(SELECTED PASSAGE begins)

Professor Calls for Massive Spending Program to Carry Out Reparations
Duke University public policy professor William Darity recently published a report urging lawmakers to establish a $12 trillion reparations program. The program would reward $800,000 to each eligible African American household. The Roosevelt Institute sponsored the report, entitled “Resurrecting the Promise of 40 Acres: The Imperative of Reparations for Black Americans.” According to its home page, the Roosevelt Institute is a “think tank and campus network that works to move the country toward a new economy and democracy by the people, for the people.”
Ben Zeisloft of Campus Reform highlighted several aspects of the report.
Darity and co-author Kirsten Mullen alluded to the U.S. government’s failure to fulfill a promise to give 40 acres to every former slave in the report. They assert that this failure is the reason that there exist lingering wealth disparities between Black and White households. In the authors’ view, had this policy been implemented following the Civil War, the authors “speculate that there would be no need to consider the case for black reparations today.”

(SELECTED PASSAGE ends)
(MATERIAL SHOWN begins)

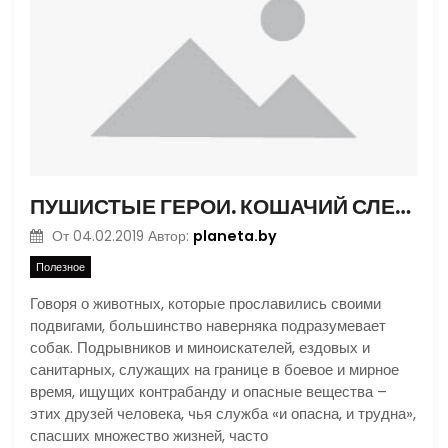
ПУШИСТЫЕ ГЕРОИ. КОШАЧИЙ СЛЕД В ИСТОРИИ
planeta.by
От
04.02.2019
Автор:
Полезное
Говоря о животных, которые прославились своими
подвигами, большинство наверняка подразумевает
собак. Подрывников и миноискателей, ездовых и
санитарных, служащих на границе в боевое и мирное
время, ищущих контрабанду и опасные вещества –
этих друзей человека, чья служба «и опасна, и трудна»,
спасших множество жизней, часто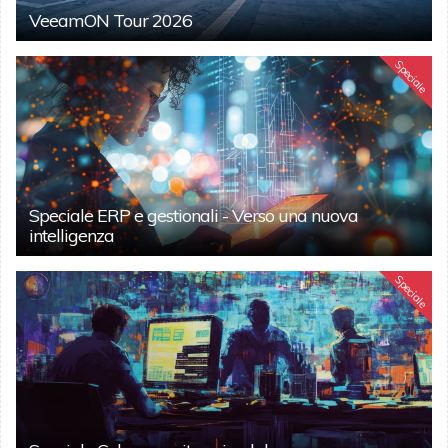
VeeamON Tour 2026
Speciale
Speciale ERP e gestionali - Verso una nuova
intelligenza
Speciale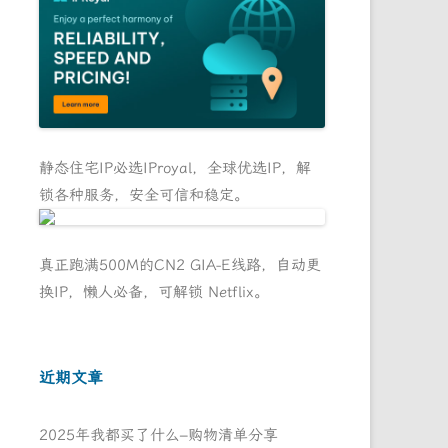
静态住宅IP必选IProyal，全球优选IP，解
锁各种服务，安全可信和稳定。
真正跑满500M的CN2 GIA-E线路，自动更
换IP，懒人必备，可解锁 Netflix。
近期文章
2025年我都买了什么–购物清单分享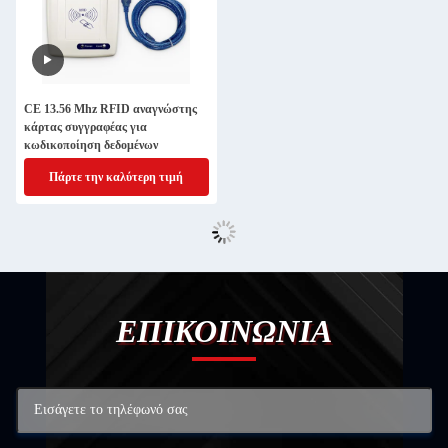
CE 13.56 Mhz RFID αναγνώστης
κάρτας συγγραφέας για
κωδικοποίηση δεδομένων
Πάρτε την καλύτερη τιμή
ΕΠΙΚΟΙΝΩΝΙΑ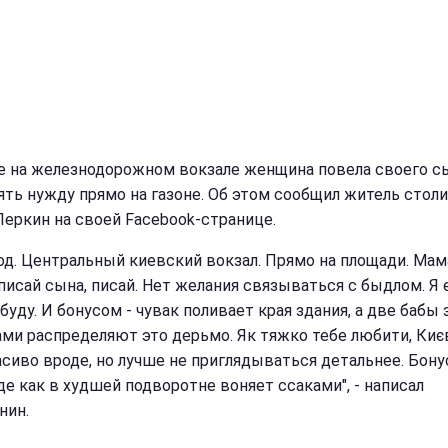
е на железнодорожном вокзале женщина повела своего с
ять нужду прямо на газоне. Об этом сообщил житель стол
Перкин на своей Facebook-странице.
год. Центральный киевский вокзал. Прямо на площади. Ма
 писай сына, писай. Нет желания связываться с быдлом. Я 
буду. И бонусом - чувак поливает края здания, а две бабы 
ми распределяют это дерьмо. Як тяжко тебе любити, Києв
асиво вроде, но лучше не приглядываться детальнее. Бону
де как в худшей подворотне воняет ссаками", - написал
нин.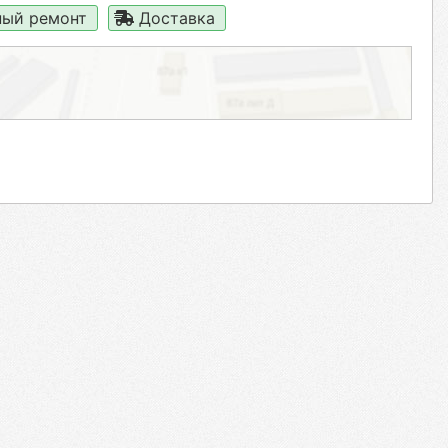
ый ремонт
Доставка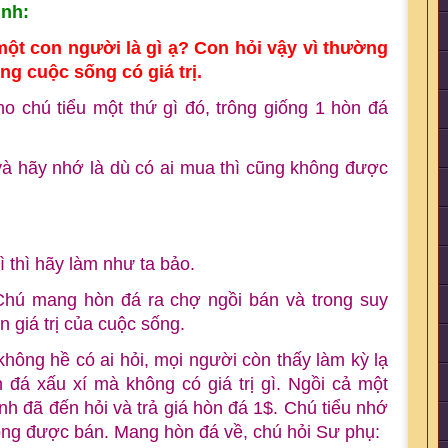
ình:
 một con người là gì ạ? Con hỏi vậy vì thường
g cuộc sống có giá trị.
o chú tiểu một thứ gì đó, trông giống 1 hòn đá
à hãy nhớ là dù có ai mua thì cũng không được
ì thì hãy làm như ta bảo.
 Chú mang hòn đá ra chợ ngồi bán và trong suy
ến giá trị của cuộc sống.
ông hề có ai hỏi, mọi người còn thấy làm kỳ lạ
n đá xấu xí mà không có giá trị gì. Ngồi cả một
nh đã đến hỏi và trả giá hòn đá 1$. Chú tiểu nhớ
hông được bán. Mang hòn đá về, chú hỏi Sư phụ:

(MATERIAL SHOWN ends)

**EXERCISE OBJECTIVE**
Rewrite the article on the reparations report from "Professor Calls for" up to and including "of the report.", replacing each occurrence of "Roosevelt Institute" with "Roosevelt Foundation".

**ANSWER AREA**
Professor Calls for Massive Spending Program to Carry Out Reparations
Duke University public policy professor William Darity recently published a report urging lawmakers to establish a $12 trillion reparations program. The program would reward $800,000 to each eligible African American household. The Roosevelt Foundation sponsored the report, entitled “Resurrecting the Promise of 40 Acres: The Imperative of Reparations for Black Americans.” According to its home page, the Roosevelt Foundation is a “think tank and campus network that works to move the country toward a new economy and democracy by the people, for the people.”
Ben Zeisloft of Campus Reform highlighted several aspects of the report.